PROBLEM TO WORK ON: Extend the passage on the Corporation's capital stock below, picking up right after its final sentence.

The Corporation may issue shares of any class or series of its capital stock from time to time for such consideration and for such corporate purposes as the Board of Directors of the Corporation (the “Board of Directors”) may from time to time determine. The number of authorized shares of any class or classes of stock may be increased or decreased (but not below the number of shares thereof then outstanding) by the affirmative vote of the holders of at least a majority of the voting power of the issued and outstanding shares of capital stock of the Corporation, voting together as a single class, without a separate vote of the holders of the Preferred Stock, or any series thereof.

 

The following is a statement of the powers, preferences and rights, and the qualifications, limitations or restrictions, of the Preferred Stock and the Common Stock:

 

Section 4.2 Common Stock. A statement of the designations of each class of Common Stock and the powers, preferences and rights and qualifications, limitations or restrictions thereof is as follows:

 

1. Dividends. Dividends may be paid on the Common Stock, as the Board of Directors shall from time to time determine, out of any assets of the Corporation available for such dividends after full cumulative dividends on all outstanding shares of capital stock of all series ranking senior to the Common Stock in respect of dividends and liquidation rights (referred to in this Section 4 as “stock ranking senior to the Common Stock”) have been paid, or declared and a sum sufficient for the payment thereof set apart, for all past quarterly dividend periods, and after or concurrently with making payment of or provision for dividends on the stock ranking senior to the Common Stock for the then current quarterly dividend period.

 

2. Subdivision or Combinations. If the Corporation in any manner subdivides or combines the outstanding shares of one class of Common Stock, the outstanding shares of the other class of Common Stock will be subdivided or combined in the same manner.

THE DATA:

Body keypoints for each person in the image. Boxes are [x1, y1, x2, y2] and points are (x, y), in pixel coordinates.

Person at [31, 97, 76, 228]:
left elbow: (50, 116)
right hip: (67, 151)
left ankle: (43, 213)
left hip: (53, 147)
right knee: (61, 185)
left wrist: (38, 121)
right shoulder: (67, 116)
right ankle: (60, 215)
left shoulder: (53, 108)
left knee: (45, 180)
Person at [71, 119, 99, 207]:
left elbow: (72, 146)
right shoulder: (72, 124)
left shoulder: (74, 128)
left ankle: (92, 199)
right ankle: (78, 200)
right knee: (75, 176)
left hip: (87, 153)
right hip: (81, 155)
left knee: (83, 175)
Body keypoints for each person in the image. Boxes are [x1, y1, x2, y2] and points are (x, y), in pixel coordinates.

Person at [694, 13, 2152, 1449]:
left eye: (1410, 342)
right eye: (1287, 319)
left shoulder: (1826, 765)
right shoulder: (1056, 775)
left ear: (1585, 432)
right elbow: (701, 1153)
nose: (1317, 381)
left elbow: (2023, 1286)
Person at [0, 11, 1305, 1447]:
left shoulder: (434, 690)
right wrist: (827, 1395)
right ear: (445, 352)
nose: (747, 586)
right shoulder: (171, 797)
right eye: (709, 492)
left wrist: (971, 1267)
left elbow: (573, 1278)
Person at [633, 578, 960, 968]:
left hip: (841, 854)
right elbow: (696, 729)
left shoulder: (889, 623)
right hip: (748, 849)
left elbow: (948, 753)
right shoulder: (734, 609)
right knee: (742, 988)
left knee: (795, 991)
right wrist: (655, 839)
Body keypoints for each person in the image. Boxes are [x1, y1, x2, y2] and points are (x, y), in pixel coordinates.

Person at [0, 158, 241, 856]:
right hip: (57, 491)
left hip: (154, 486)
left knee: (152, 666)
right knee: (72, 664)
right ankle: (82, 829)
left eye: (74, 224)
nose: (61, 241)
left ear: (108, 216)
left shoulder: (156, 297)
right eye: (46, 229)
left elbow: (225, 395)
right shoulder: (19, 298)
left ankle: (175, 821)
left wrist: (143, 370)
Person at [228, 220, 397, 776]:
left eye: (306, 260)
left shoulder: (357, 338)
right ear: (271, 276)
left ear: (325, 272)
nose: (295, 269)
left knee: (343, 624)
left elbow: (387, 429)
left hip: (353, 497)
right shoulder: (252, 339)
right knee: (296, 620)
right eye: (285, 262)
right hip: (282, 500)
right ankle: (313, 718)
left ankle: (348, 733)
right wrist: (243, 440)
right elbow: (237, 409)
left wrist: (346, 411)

WRITTEN ANSWER:
3. Distribution of Assets. In the event of any liquidation, dissolution or winding up of the Corporation, or any reduction or decrease of its capital stock resulting in a distribution of assets to the holders of the Common Stock, after there shall have been paid to or set aside for the holders of the stock ranking senior to the Common Stock the full preferential amounts to which they are respectively entitled, the holders of the Common Stock shall be entitled to receive, pro rata, all of the remaining assets of the Corporation available for distribution to its stockholders. The Board of Directors may distribute in kind to the holders of the Common Stock such remaining assets of the Corporation, or may sell, transfer or otherwise dispose of all or any of the remaining property and assets of the Corporation to any other corporation or other purchaser and receive payment therefor wholly or partly in cash or property, and/or in stock of any such corporation, and/or in obligations of such corporation or other purchaser, and may sell all or any part of the consideration received therefor and distribute the same or the proceeds thereof to the holders of the Common Stock.

 

3. Voting Rights. Subject to the voting rights expressly conferred under prescribed conditions upon the stock ranking senior to the Common Stock, the holders of the Common Stock shall exclusively possess full voting power for the election of directors and for all other purposes.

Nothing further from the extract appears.